The pipeline products are used both for analysis of variability in 
persistent sources and in support the real time transient pipeline 
(see below).  This effort is centered at the Infrared Processing & 
Analysis Center (IPAC) and the principals are J. Surace,  R. Laher, 
D. Levitan, B. Sesar & E. Ofek [see Ofek et al. 2012PASP..124..854O; 
Laher et al. in prep.].  (2) The iPTF real time transient pipeline 
at LBNL now makes use of reference images based on historical data 
from the PTF created by IPAC (as above) and full use of q3c spatial 
indexing [Koposov & Bartunov, 2006ASPC..351..735K], real-time 
star-galaxy association and classification of transients. Improvements 
to the quantification of the candidates as real astrophysical 
transients are now performed in real-time based on the machine 
learning algorithms described in Brink et al.  [2012arXiv1209.3775B]. 
The real time pipeline now delivers candidates in about 30 minutes. 

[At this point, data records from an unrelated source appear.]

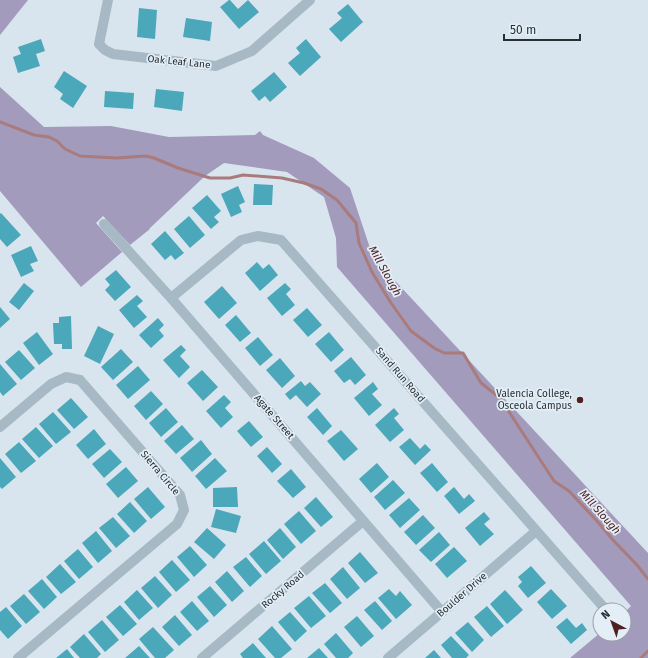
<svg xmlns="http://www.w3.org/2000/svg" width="648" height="658" viewBox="0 0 648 658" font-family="'Fira Sans',sans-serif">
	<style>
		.green { fill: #a39bbc }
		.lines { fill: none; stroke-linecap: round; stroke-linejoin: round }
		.stream { stroke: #a97b7c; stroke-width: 3 }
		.building { fill: #4ba7ba }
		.street { stroke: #a6b9c5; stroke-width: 10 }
		.poi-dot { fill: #4f2020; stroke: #e4eef7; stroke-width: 1.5 }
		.labels { text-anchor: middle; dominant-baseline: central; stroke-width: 3.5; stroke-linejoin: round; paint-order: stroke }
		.street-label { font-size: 10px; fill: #262f32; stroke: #e4eef7 }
		.poi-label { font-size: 10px; fill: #262f32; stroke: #e4eef7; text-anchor: end }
		.water-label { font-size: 11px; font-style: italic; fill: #4f2020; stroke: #e4eef7 }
	</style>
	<rect width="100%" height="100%" fill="#d9e5ee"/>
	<path class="green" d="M0,0H28L0,35Z
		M0,87L44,127L111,126L169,137L255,135L260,131L263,135L314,158L350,188L373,257L648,553V658H570L600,633V634H624V613L631,606L337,267L336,238L324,197L287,172L224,163L205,176L149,229H150L130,245L103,216L96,223L122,252L81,287L0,191Z"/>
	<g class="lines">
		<path class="stream" d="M0,122L34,135L49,137L57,141L65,149L80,156L116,158L146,156L154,158L178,168L210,178H230L243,175L282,178L304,183L321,189L337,200L356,223L359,243L372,272L391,303L411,331L434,348L444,353H463L481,383L500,398L554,481L569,491L597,521L613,540L637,565L648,579
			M641,658L648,651"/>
	</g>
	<path class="building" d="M229,0H230L238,9L248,0L259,12L239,29L220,7Z
		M348,4L363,22L341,42L329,29L342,18L337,13Z
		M139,8L157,10L155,39L137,37Z
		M186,18L212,22L210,41L183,37Z
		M41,39L45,51L36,54L40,66L18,73L13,57L21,54L18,47Z
		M306,39L321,57L300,76L288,63L300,53L296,48Z
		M64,71L87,86L73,108L60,99L63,94L54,87Z
		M274,72L287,87L270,102L265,96L259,101L251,91Z
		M156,89L184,92L182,111L154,107Z
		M105,91L134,93L133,109L104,107Z
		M254,184L273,185L272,205H253Z
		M238,186L245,202L239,205L242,212L231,217L221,194Z
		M207,195L221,211L214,217L219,222L211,229L192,208Z
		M1,213L21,235L7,247L0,239V214Z
		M189,216L205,235L190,248L174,229Z
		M165,231L184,253L175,260L171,255L165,260L151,244Z
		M31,246L38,261L30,264L34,271L21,277L11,255Z
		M257,262L263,269L269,264L278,275L260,291L245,273Z
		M116,270L131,287L115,301L105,290L110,285L105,279Z
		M24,283L34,291L19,310L9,302Z
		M285,283L291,289L286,294L295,305L282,316L267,298Z
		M222,286L237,303L219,319L204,302Z
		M137,295L143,301L137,306L147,317L134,328L119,310Z
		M0,307L10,319L0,328Z
		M307,308L322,325L308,337L293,320Z
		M236,315L251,333L240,342L225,325Z
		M71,316L72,349H62V344H54L53,323H59V317Z
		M158,318L164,325L159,330L164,336L151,348L139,335Z
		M98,326L114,334L100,364L84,356Z
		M37,332L53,354L39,365L23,343Z
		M329,332L344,350L331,362L315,344Z
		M258,337L273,355L260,366L245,348Z
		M181,345L186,350L180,356L190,367L179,378L163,360Z
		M121,349L133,362L113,380L101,367Z
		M19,350L35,368L21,380L5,362Z
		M351,357L366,375L355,385L350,379L344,383L334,371Z
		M280,358L295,376L282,388L266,370Z
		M0,364L17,384L3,396L0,392Z
		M138,366L150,380L128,399L116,385Z
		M202,370L218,387L203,401L187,383Z
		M301,381L305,386L310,382L321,394L307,407L296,395L290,400L285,394Z
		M373,382L378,389L372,394L382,405L369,416L354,398Z
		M151,391L163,404L146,420L134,406Z
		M224,395L231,402L225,408L233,417L221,428L206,411Z
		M71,398L88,417L74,429L57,410Z
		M166,408L178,422L161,437L149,423Z
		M317,408L332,426L323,435L307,417Z
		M394,408L399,414L394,418L404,430L390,442L375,425Z
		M53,412L71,432L56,444L39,424Z
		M249,421L263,437L251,447L237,431Z
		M182,425L194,439L176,454L164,441Z
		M36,427L53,446L39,458L22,439Z
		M94,429L106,444L88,459L76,445Z
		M341,430L358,449L344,461L327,441Z
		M410,438L420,449L425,444L431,450L415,465L399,447Z
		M201,440L212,454L192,472L180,458Z
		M19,442L36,461L21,473L5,454Z
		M267,447L282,464L272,473L257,456Z
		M110,449L122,462L104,478L92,464Z
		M0,458L16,477L2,489L0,487Z
		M215,458L227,471L206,489L195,476Z
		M377,463L389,477L371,493L359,479Z
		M432,463L448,482L437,492L420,473Z
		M126,467L138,481L118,498L106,484Z
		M291,469L306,487L293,498L277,481Z
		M393,480L405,493L385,510L374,497Z
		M148,487L165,507L151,519L134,499Z
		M237,487L238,507H213V488Z
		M454,487L464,499L469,494L475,501L459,514L444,496Z
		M316,497L333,517L321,527L304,508Z
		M409,498L420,510L400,528L389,515Z
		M130,502L147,521L134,533L117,514Z
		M216,509L241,516L236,533L211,527Z
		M299,511L316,531L301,544L284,524Z
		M484,512L490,519L484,524L494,534L480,546L465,528Z
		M423,515L435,528L416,545L404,532Z
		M113,517L130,536L116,548L99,528Z
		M207,528L226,545L214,559L194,542Z
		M280,528L296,547L283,559L267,540Z
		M96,531L112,551L98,563L82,543Z
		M439,532L450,545L431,562L419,550Z
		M264,541L281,561L266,574L249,554Z
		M190,546L207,565L194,577L177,557Z
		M454,547L467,561L447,578L435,564Z
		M78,549L93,567L79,579L64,561Z
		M360,552L378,573L365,583L348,563Z
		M246,557L262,576L250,587L233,567Z
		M172,560L190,580L176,592L159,572Z
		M60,564L76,582L61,594L46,577Z
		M531,566L546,583L528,598L518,586L522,582L518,577Z
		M343,567L360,588L347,599L330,579Z
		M227,571L244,591L232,602L215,582Z
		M155,576L172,595L158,608L141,588Z
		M42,579L57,597L44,609L28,591Z
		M325,583L342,603L330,613L312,593Z
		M210,586L227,605L214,617L197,597Z
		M389,589L396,596L400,591L412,605L396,619L378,598Z
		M551,589L567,606L552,619L537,602Z
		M137,590L153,608L139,620L124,602Z
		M505,590L523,610L507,624L490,604Z
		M24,594L40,612L26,624L10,606Z
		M309,596L326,616L311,628L294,608Z
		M192,601L209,621L197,631L180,612Z
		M375,601L392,621L382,630L364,610Z
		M120,605L137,624L123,636L106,617Z
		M487,606L504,626L491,637L474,617Z
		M6,607L22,626L8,639L0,630V612Z
		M290,612L307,631L295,642L278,622Z
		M175,615L192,635L179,646L162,627Z
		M357,616L374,636L361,647L344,627Z
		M567,618L576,628L582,623L587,630L571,644L556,627Z
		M102,620L119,640L105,652L88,632Z
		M468,622L484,640L472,652L455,633Z
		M272,626L292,649L281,658H275L258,639Z
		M153,627L174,650L165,658H155L139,639Z
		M336,633L353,653L348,658H336L324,644Z
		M84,634L101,654L97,658H80L70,647Z
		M451,636L469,655L466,658H452L441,645Z
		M253,643L266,658H243L240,654Z
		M139,646L150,658H125Z
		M319,648L328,658H307Z
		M67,649L74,658H56Z
		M434,650L441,658H425Z"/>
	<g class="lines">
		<path class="street" d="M108,0L99,44L105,50L113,54L216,66L252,51L310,0
			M104,224L171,298L442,612
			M171,298L241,240L258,236L281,240L606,610
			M0,427L51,384L66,377L80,380L180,495L184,510L177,524L18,658
			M202,658L363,521
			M388,658L442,612L536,531"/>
	</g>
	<circle class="poi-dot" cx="580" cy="400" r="4"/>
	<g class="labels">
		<g class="street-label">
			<text transform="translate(179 62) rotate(6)">Oak Leaf Lane</text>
			<text transform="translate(400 375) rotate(49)">Sand Run Road</text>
			<text transform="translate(274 417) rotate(49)">Agate Street</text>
			<text transform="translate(160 473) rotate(50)">Sierra Circle</text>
			<text transform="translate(283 590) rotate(-40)">Rocky Road</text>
			<text transform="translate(462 595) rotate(-41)">Boulder Drive</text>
		</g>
		<g class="poi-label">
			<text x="572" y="394">Valencia College,<tspan x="572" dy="12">Osceola Campus</tspan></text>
		</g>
		<g class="water-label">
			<text transform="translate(385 271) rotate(61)">Mill Slough</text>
			<text transform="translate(600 512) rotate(48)">Mill Slough</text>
		</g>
	</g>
	<g transform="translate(612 622) rotate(319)"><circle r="19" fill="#e4eef7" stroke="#98a2a8"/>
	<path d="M0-3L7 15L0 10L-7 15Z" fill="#4f2020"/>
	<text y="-6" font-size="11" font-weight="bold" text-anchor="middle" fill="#262f32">N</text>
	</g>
	<path d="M504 34v6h76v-6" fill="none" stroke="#262f32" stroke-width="2"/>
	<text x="510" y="34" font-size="12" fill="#262f32" stroke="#e4eef7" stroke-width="3" paint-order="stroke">50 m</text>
</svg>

The image differencing pipeline effort is led by P. Nugent with 
assistance from Y. Cao & M.  Kasliwal and the classification engine 
effort is led by J. Bloom.  (3) An improved ``Marshal'' cross-references 
transient candidates to well known catalogs and synthesizes follow 
up data (originally developed by R. Quimby & M. Kasliwal). The 
improvement were undertaken by I. Arcavi.  As with PTF the follow 
up spectroscopic data will be ingested into the WISEREP portal 
[Yaron & Gal-Yam 2012PASP..124..668Y]. 
 
iPTF will undertake focused studies (with strict cadence control 
and rapid spectroscopy) and also serve as a testbed for development 
and deployment of tools that are relevant to time domain astronomy.